Für Kommunen nennt der Bericht konkrete Ansatzpunkte: Neben Parks und Wegen gehören dazu etwa Sitzgelegenheiten, Beleuchtung, öffentliche Toiletten und gut erreichbare Bewegungsangebote. Die Autorinnen und Autoren empfehlen deshalb, mögliche Lücken nicht pauschal nach Stadt und Land, sondern auf Ebene von Quartieren und Ortsteilen zu betrachten.

Soziale Unterstützung erleichtert Bewegung

Rund 54 Prozent der Befragten fühlten sich von Familie oder Freunden bei körperlicher Aktivität unterstützt. Etwa 45 Prozent berichteten dagegen von geringer oder gar keiner Unterstützung. Knapp jeder Zweite hatte Menschen im eigenen Umfeld, mit denen gemeinsame Bewegung möglich war. Dem Bericht zufolge können offene Gruppenangebote, Buddy-Systeme und begleitete Einstiegstermine den Zugang erleichtern. 
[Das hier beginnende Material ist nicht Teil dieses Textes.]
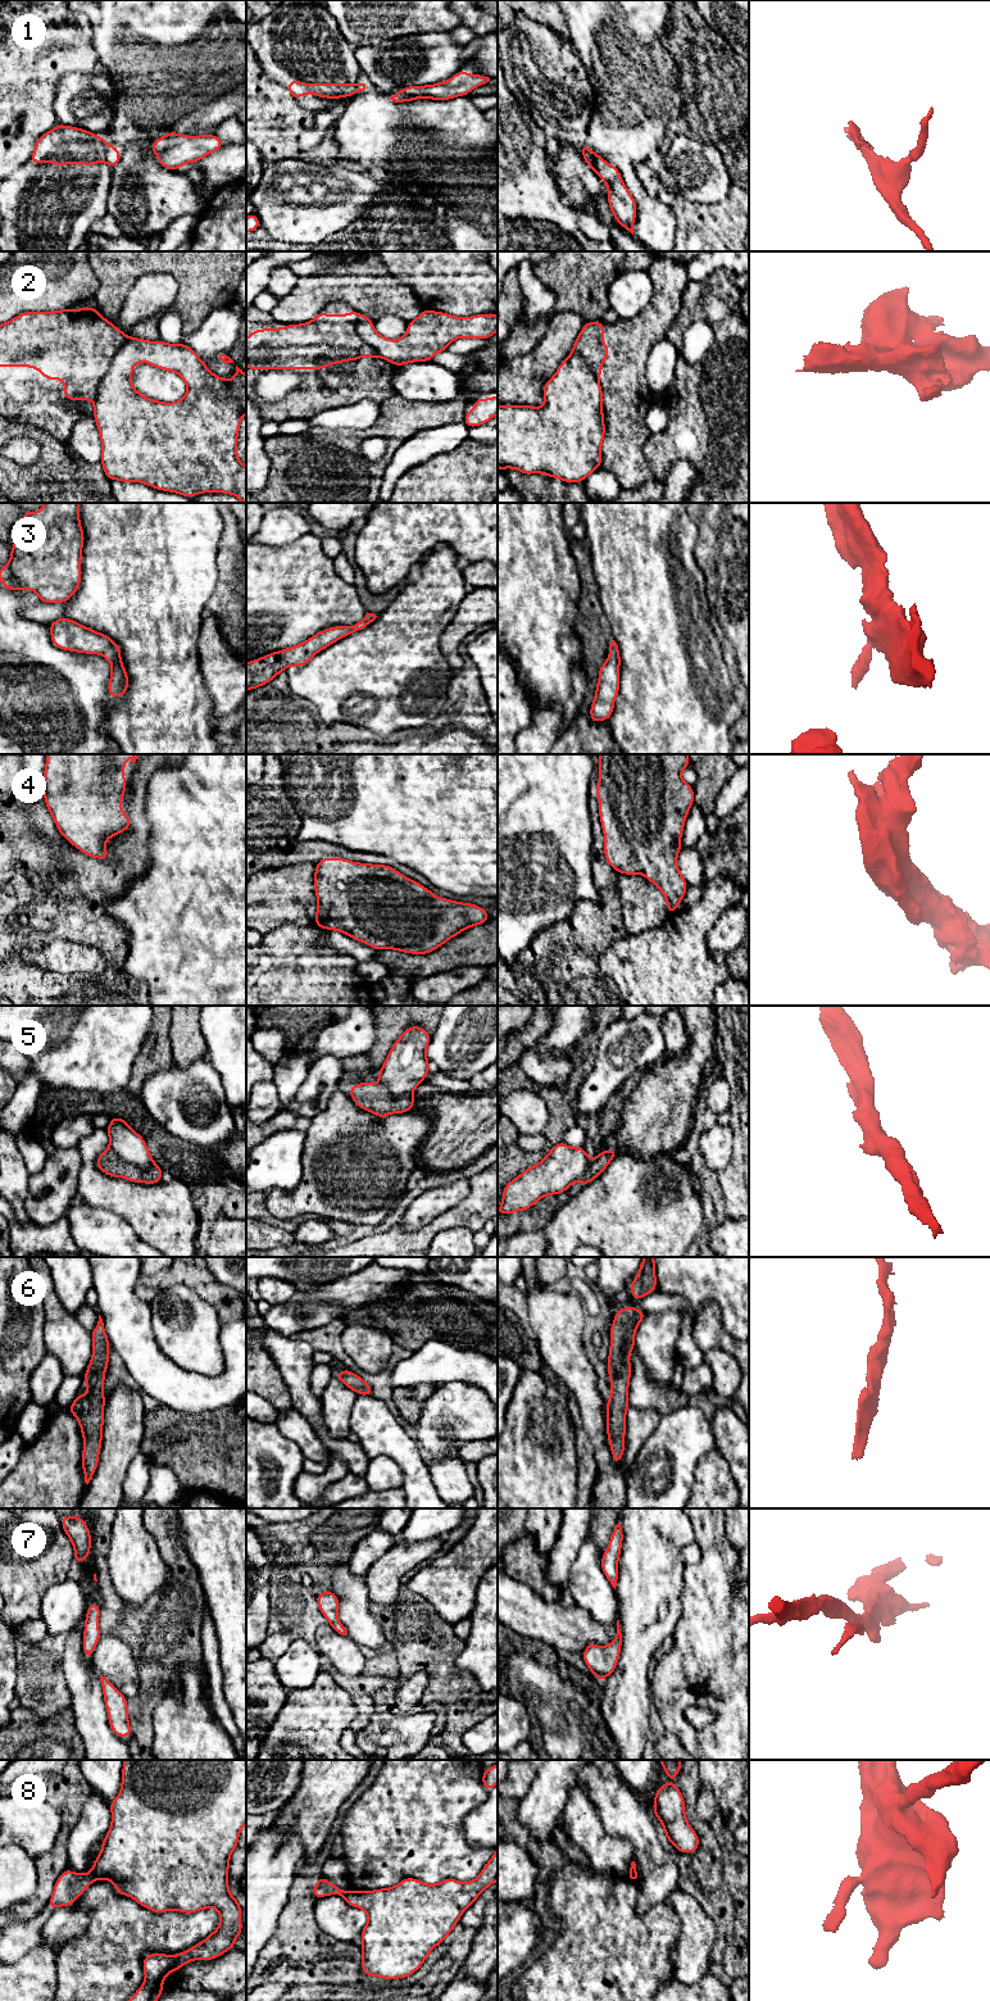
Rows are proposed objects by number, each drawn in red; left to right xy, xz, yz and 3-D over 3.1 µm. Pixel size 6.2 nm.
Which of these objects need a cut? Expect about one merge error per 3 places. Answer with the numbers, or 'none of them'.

Digitale Angebote bleiben Ergänzung

28 Prozent der Befragten nutzten eine Fitnessuhr, Smartwatch oder Trainings-App. Digitale Angebote erreichen damit bislang nur einen Teil der Zielgruppe – und sollen Präsenzangebote auch nicht ersetzen. Persönliche Einführung, technische Unterstützung und analoge Alternativen bleiben deshalb wichtig. Nach Angaben der Autorinnen und Autoren zeigte sich in den Auswertungen kein eigenständiger statistischer Zusammenhang zwischen digitaler Nutzung und körperlicher Aktivität. 

Angebote sichtbarer machen

In Berlin und Brandenburg gibt es bereits zahlreiche Bewegungsangebote und digitale Plattformen. Sie sind jedoch auf verschiedene Träger verteilt und nur begrenzt vergleichbar. Damit passende Angebote nicht nur vorhanden, sondern auch auffindbar sind, schlagen die Autorinnen und Autoren eine zentrale, trägerübergreifende Bewegungskarte vor. Sie soll bestehende Angebote bündeln, nach transparenten Kriterien bewerten und digital wie analog zugänglich machen.